Say how many lines below have "three" in them, giving the number alone.
+ + + + + + +
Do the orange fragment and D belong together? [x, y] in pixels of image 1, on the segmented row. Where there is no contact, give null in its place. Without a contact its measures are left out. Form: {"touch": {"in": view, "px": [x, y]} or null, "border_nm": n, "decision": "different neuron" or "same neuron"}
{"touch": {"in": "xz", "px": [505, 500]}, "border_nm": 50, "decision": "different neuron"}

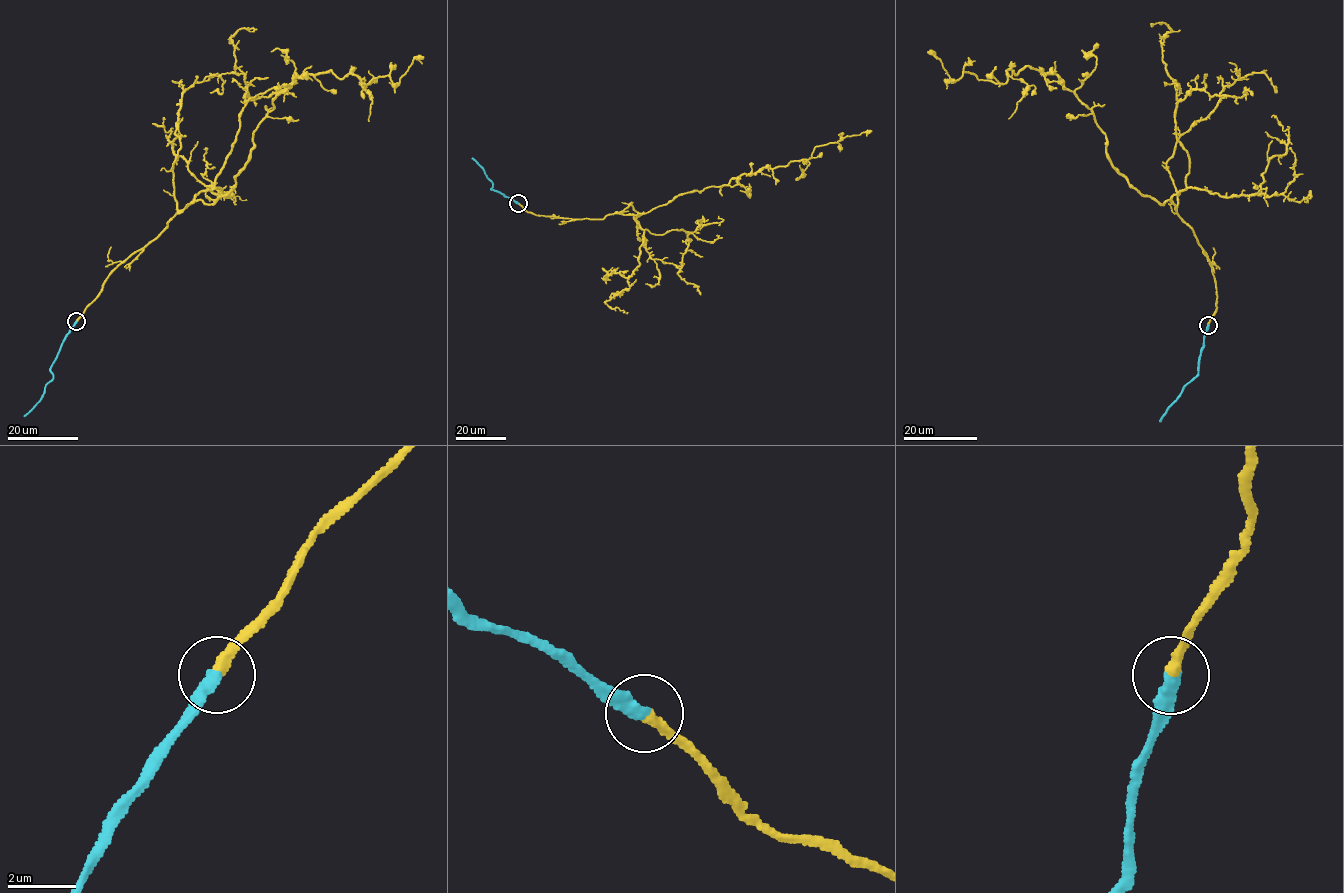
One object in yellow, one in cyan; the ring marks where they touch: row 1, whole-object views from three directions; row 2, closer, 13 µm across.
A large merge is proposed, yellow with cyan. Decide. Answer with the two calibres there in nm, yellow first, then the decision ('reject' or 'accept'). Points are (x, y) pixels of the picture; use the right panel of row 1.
280/400 nm | accept

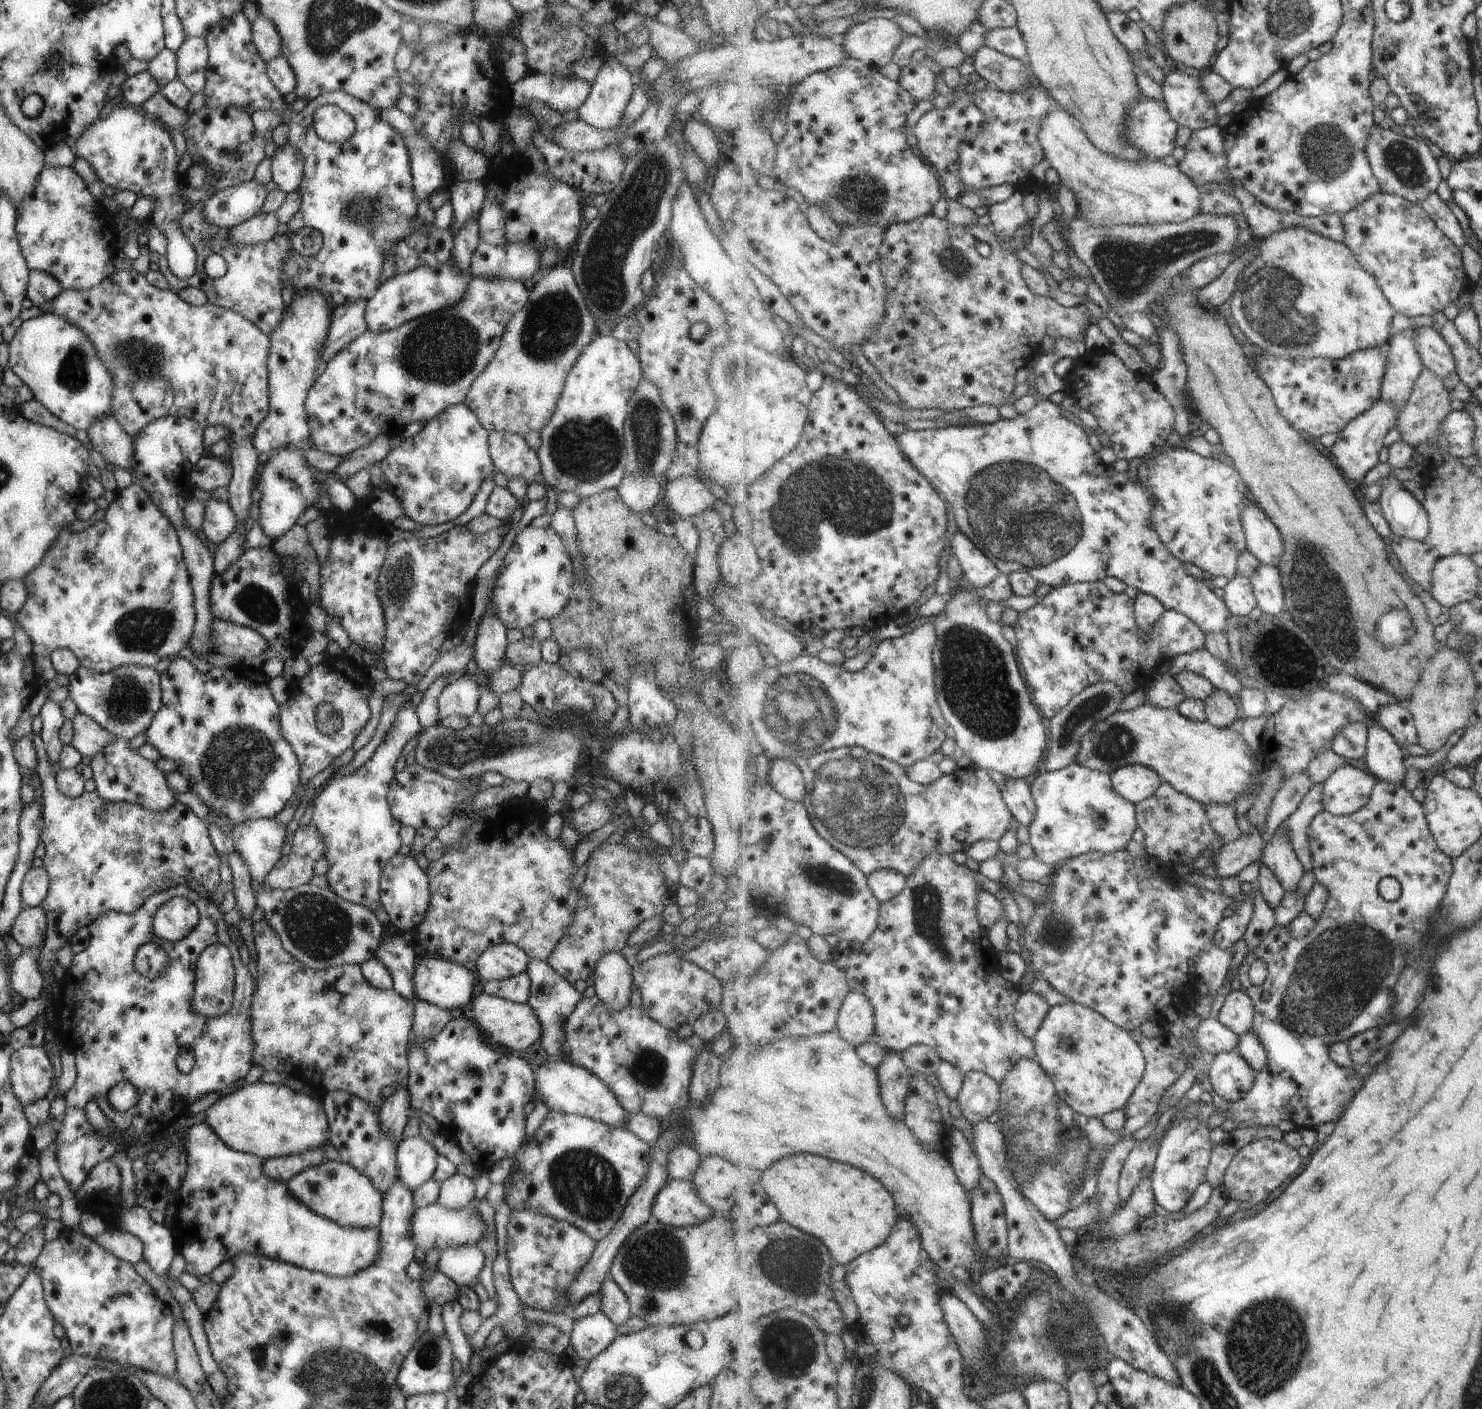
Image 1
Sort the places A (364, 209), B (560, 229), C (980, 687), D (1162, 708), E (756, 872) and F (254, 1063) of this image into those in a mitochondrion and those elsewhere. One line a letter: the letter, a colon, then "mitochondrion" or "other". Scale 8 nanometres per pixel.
A: mitochondrion
B: other
C: mitochondrion
D: other
E: other
F: other

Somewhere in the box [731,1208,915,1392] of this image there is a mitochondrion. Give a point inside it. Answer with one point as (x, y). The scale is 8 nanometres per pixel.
(791, 1264)

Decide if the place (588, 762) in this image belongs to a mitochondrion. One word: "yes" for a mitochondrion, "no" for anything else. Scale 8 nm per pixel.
no

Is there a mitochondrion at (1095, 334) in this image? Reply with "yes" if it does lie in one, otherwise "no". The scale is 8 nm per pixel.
no

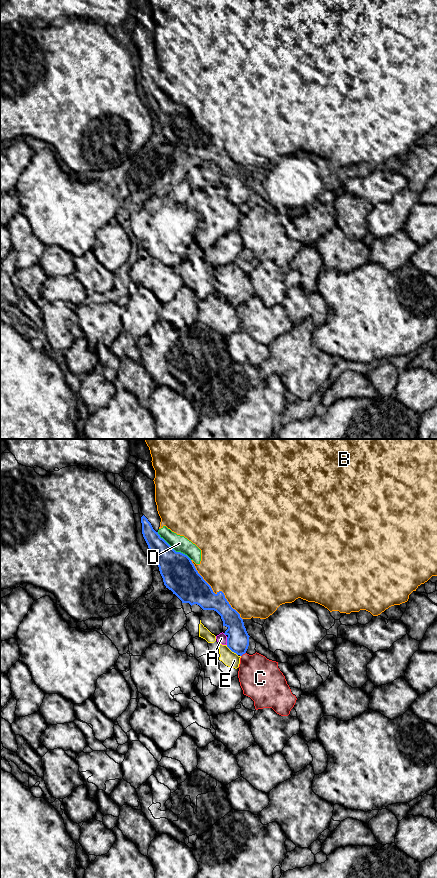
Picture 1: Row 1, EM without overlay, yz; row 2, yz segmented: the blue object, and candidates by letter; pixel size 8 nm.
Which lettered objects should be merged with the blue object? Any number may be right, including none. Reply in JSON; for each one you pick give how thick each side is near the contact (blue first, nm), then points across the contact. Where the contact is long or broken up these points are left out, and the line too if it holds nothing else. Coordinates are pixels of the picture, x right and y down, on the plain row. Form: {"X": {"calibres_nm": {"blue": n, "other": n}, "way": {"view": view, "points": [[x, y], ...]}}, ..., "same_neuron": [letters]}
{"same_neuron": []}

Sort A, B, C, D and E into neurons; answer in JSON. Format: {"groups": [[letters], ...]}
{"groups": [["A", "E"], ["B", "D"], ["C"]]}

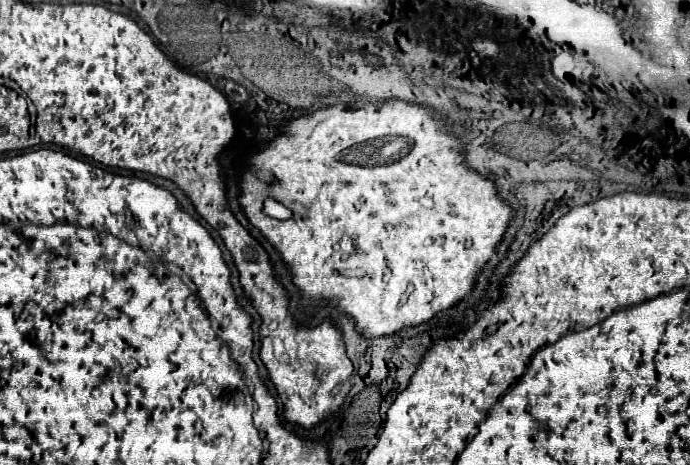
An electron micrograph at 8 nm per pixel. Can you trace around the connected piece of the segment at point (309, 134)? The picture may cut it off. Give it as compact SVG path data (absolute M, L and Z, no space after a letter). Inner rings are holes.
M356 98L354 105L340 105L339 107L331 105L329 109L323 109L321 113L317 111L313 115L299 117L299 119L291 121L287 127L287 135L277 137L277 141L273 141L261 153L257 153L249 159L251 167L245 171L245 175L239 181L239 187L241 187L239 201L245 209L245 215L249 217L251 225L257 227L269 239L269 243L281 253L281 257L289 265L289 269L293 273L293 283L301 289L305 305L311 307L319 299L329 299L329 301L337 303L341 311L345 311L347 315L351 315L355 319L359 333L367 335L367 337L375 337L375 335L397 333L405 327L425 323L425 321L433 319L439 311L445 311L445 309L453 307L455 303L459 303L473 289L475 275L479 273L481 265L487 263L489 257L493 255L497 243L501 241L501 237L509 225L513 211L503 199L497 197L497 189L491 179L485 179L483 175L479 175L473 169L463 165L465 157L461 153L461 141L447 133L449 125L451 123L439 121L431 109L421 107L421 105L387 101L379 107L379 105L371 105L371 103L362 103L359 98ZM255 171L257 173L271 171L277 175L279 181L271 187L265 187L263 189L265 193L257 193L257 177L249 177ZM263 195L281 201L287 209L293 211L293 217L287 221L279 221L279 219L265 215L263 213Z

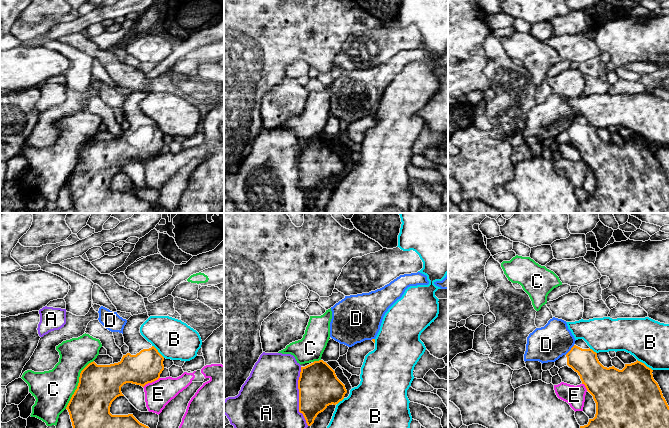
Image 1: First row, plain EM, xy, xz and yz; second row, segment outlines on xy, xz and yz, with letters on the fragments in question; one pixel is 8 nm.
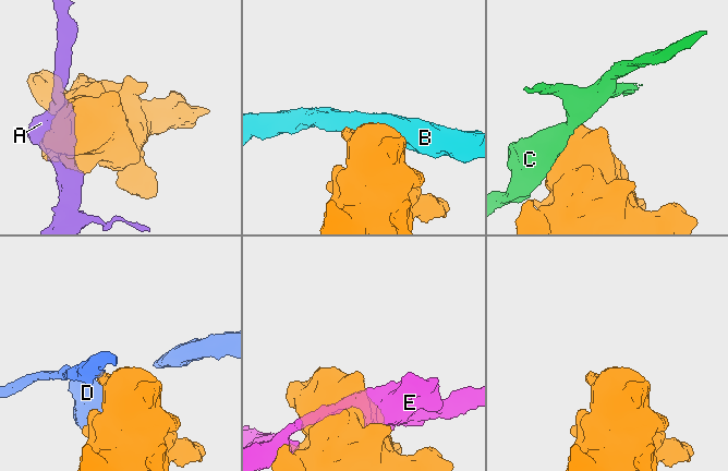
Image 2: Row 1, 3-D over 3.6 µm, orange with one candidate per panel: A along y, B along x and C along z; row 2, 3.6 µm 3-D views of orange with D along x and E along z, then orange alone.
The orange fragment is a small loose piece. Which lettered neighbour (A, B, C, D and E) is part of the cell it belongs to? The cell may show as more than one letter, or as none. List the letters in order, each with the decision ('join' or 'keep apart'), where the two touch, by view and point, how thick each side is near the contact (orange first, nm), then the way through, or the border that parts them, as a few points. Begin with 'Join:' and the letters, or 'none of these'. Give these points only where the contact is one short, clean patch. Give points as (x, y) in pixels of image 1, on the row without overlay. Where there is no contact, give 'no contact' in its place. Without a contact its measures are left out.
Join: none of these
A: keep apart; meets orange in xz at (299, 172); 320 nm thick on the orange side, 480 nm on the other
B: keep apart; meets orange in yz at (644, 140); 400 nm thick on the orange side, 340 nm on the other
C: keep apart; meets orange in xy at (78, 160); 340 nm thick on the orange side, 320 nm on the other
D: keep apart; meets orange in yz at (570, 126); 200 nm thick on the orange side, 280 nm on the other
E: keep apart; meets orange in xy at (151, 158); 260 nm thick on the orange side, 220 nm on the other

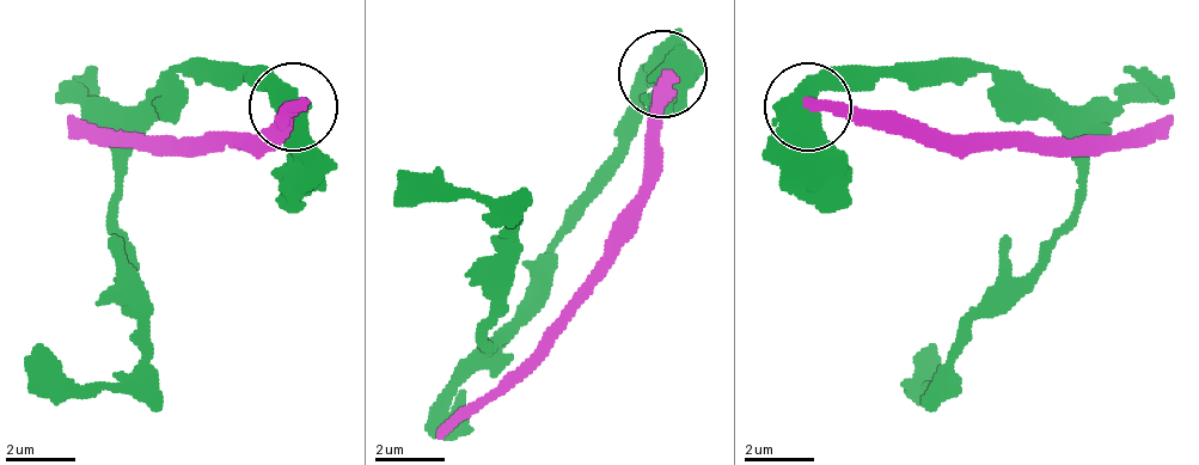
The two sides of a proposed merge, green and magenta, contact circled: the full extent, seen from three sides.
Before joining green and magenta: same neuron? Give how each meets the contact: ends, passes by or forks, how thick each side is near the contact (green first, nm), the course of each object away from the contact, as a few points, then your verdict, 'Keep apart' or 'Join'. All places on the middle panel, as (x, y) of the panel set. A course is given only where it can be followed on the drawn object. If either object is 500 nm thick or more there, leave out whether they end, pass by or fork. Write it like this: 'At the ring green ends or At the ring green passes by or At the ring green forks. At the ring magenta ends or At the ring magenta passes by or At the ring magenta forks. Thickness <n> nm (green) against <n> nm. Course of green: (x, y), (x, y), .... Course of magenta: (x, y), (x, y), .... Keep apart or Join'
Thickness 650 nm (green) against 400 nm. Course of green: (665, 71), (638, 89), (621, 167), (550, 256), (550, 282), (489, 343), (506, 220), (471, 194), (392, 203). Course of magenta: (665, 71), (655, 167), (629, 238), (435, 440). Keep apart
+ + + + + + +
> **Completed task**: 2